> _Required action_: All records, minus the pictures: write them out exactly.

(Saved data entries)
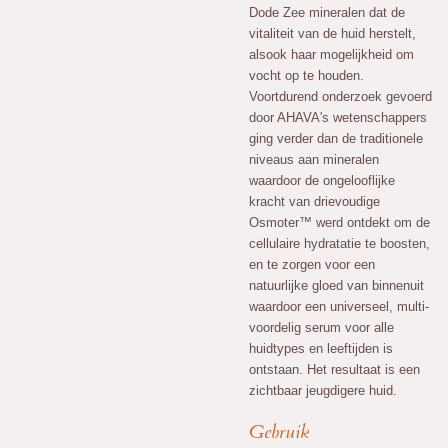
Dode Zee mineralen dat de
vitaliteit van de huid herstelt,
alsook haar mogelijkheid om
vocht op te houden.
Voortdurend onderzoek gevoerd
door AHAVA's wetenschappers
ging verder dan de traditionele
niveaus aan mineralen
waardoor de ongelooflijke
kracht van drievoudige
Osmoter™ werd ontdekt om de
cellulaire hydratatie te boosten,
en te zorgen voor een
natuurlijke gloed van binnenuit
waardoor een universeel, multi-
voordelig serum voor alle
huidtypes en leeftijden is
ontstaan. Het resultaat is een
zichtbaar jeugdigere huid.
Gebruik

> _Solution below_:
Dode Zee mineralen dat de
vitaliteit van de huid herstelt,
alsook haar mogelijkheid om
vocht op te houden.
Voortdurend onderzoek gevoerd
door AHAVA's wetenschappers
ging verder dan de traditionele
niveaus aan mineralen
waardoor de ongelooflijke
kracht van drievoudige
Osmoter™ werd ontdekt om de
cellulaire hydratatie te boosten,
en te zorgen voor een
natuurlijke gloed van binnenuit
waardoor een universeel, multi-
voordelig serum voor alle
huidtypes en leeftijden is
ontstaan. Het resultaat is een
zichtbaar jeugdigere huid.
Gebruik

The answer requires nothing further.